Organspende
Der nächste Anlauf zur Widerspruchslösung

In Deutschland stehen rund 8.500 Menschen auf den Wartelisten für eine Organspende – und jeden Tag sterben zwei bis drei von ihnen, weil es nicht genug Spenderorgane gibt. Initiativen in Bundesrat und Bundestag wollen das ändern.
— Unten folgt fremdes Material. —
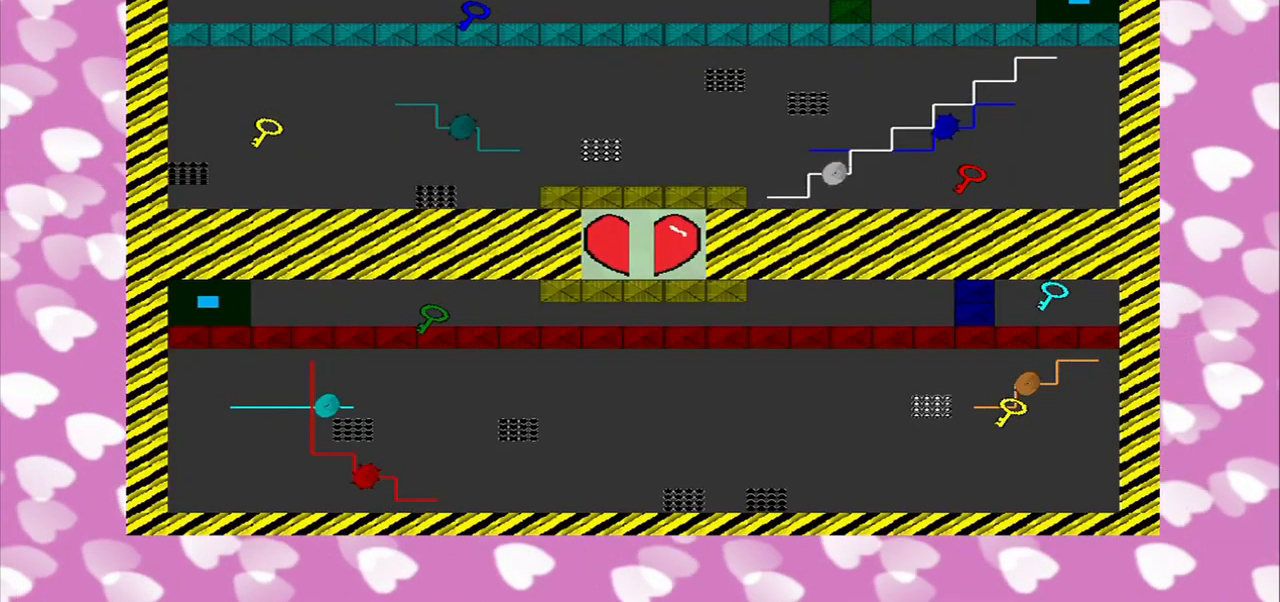
{"buttons": [], "left_stick": "center", "right_stick": "center", "events": [[42, "left_stick", "right"], [375, "left_stick", "center"]]}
    Ein Großflächenplakat wirbt in Erfurt für die Organspende
    Trotz Werbe- und Informationskampagnen übersteigt die Zahl der Menschen, die in Deutschland auf ein Spenderorgan warten, die Zahl der Organspender deutlich. (IMAGO / Karina Hessland)
    Seit langer Zeit wird in Deutschland immer wieder um die rechtlichen Rahmenbedingungen der Organspende gerungen. Der Grund: Es gibt deutlich zu wenig Spender, und Aufklärungskampagnen haben daran wenig geändert.
    Zuletzt setzte sich der Bundesrat für eine Änderung der Organspenderegeln ein, um mehr Transplantationen zu ermöglichen. Die Länderkammer beschloss im Juli 2024, einen Gesetzentwurf für die Einführung einer Widerspruchslösung in den Bundestag einzubringen.
    Hinter der Initiative standen gleich acht Bundesländer: Mecklenburg-Vorpommern, Schleswig-Holstein, Nordrhein-Westfalen, Baden-Württemberg, Berlin, Hessen, Rheinland-Pfalz und das Saarland. Zugleich gibt es auch im Bundestag eine Gruppe von Abgeordneten verschiedener Fraktionen, die eine Widerspruchslösung anstrebt.
    Die Deutsche Stiftung für Organtransplantation (DSO) zählte 2023 965 postmortale Organspender, rund 11 Prozent mehr als 2022. Gespendete Organe gab es 2.877. Hauptgrund für eine nicht realisierte Organspende ist die fehlende Zustimmung der Angehörigen
    Die Anzahl der postmortalen Organspender in Deutschland bis 2023 (statista / DSO)
    Wann darüber im Bundestag abgestimmt wird, ist noch unklar, möglicherweise im Frühjahr 2025. Ändert sich die Rechtslage wie vorgeschlagen, würde nach einer gewissen Übergangszeit jede Person nach ihrem Tod zum Organspender, wenn sie nicht zu Lebzeiten einer Organspende widersprochen hat.

    Überblick

    Wie ist die Organspende bislang geregelt?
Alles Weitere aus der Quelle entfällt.